Bug 1221915

Summary:	IPv6 routing/neighbor table suspected memory leak
Product:	[Fedora] Fedora	Reporter:	Seb L. <D8F55524>
Component:	kernel	Assignee:	Neil Horman <nhorman>
Status:	CLOSED NOTABUG	QA Contact:	Fedora Extras Quality Assurance <extras-qa>
Severity:	medium	Docs Contact:
Priority:	unspecified
Version:	21	CC:	gansalmon, itamar, jonathan, kernel-maint, lnykryn, madhu.chinakonda, mchehab, nhorman, zbyszek
Target Milestone:	---
Target Release:	---
Hardware:	All
OS:	Linux
Whiteboard:
Fixed In Version:		Doc Type:	Bug Fix
Doc Text:		Story Points:	---
Clone Of:		Environment:
Last Closed:	2015-05-15 17:05:06 UTC	Type:	Bug
Regression:	---	Mount Type:	---
Documentation:	---	CRM:
Verified Versions:		Category:	---
oVirt Team:	---	RHEL 7.3 requirements from Atomic Host:
Cloudforms Team:	---	Target Upstream Version:
Embargoed:

Description Seb L. 2015-05-15 09:02:02 UTC

Description of problem:
The default IPv6 routing table max. size is insanely low: 4096 bytes (esp. if we compare it to the default IPv4 routing table max. size which is... 2 GiB).
This leads to network malfunctions very difficult to diagnose.

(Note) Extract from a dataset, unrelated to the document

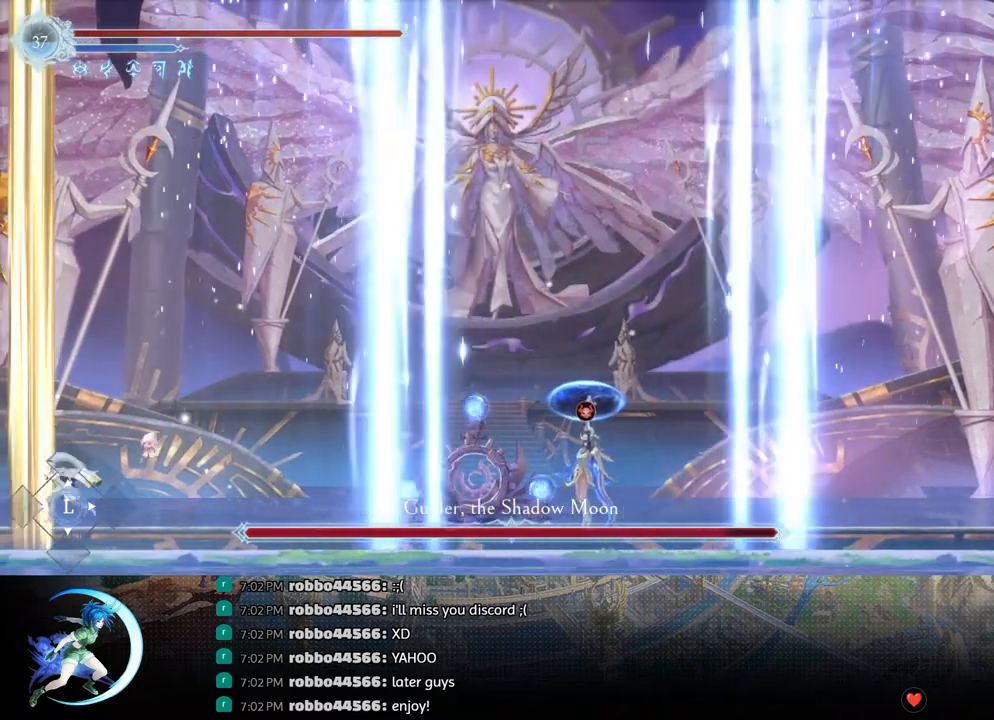
{"buttons": [], "left_stick": "center", "right_stick": "center", "events": [[33, "DPAD_LEFT", "up"]]}
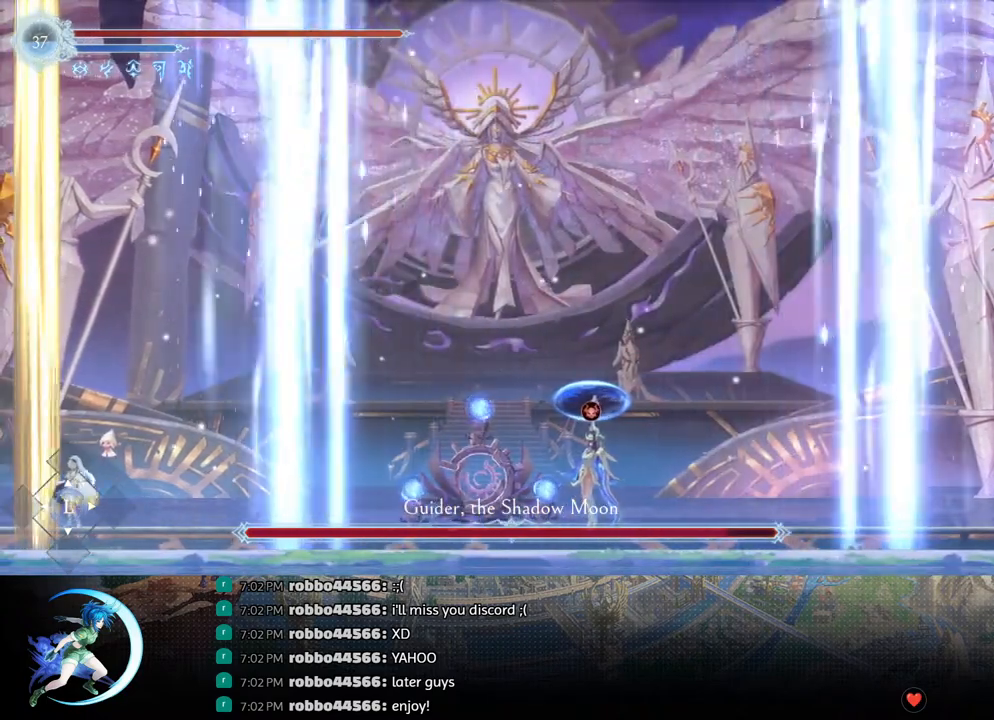
{"buttons": [], "left_stick": "center", "right_stick": "center", "events": []}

Version-Release number of selected component (if applicable):
Fedora 21/all kernels to date

How reproducible:
100% (insanely low default value in the Linux kernel)

Steps to Reproduce:
1. sysctl net.ipv6.route.max_size
This gives you the max. size (in bytes, not records!)
of the IPv6 routing table.
2. sysctl net.ipv4.route.max_size
This gives you the max. size of the IPv4 routing table.
3. Compare the values...

Actual results:
The default IPv6 routing table max. size is 4096 bytes, that is it can barely hold 27 routes (for every table: main/local/custom, even including link-local records automatically added for every network interface).

This limit is extremely easy to reach and overflow (esp. on a machine with a few physical network interfaces -- which is not uncommon for a workstation or even more on a server, not to speak of virtual network interfaces brought by tunnels or virtual machines).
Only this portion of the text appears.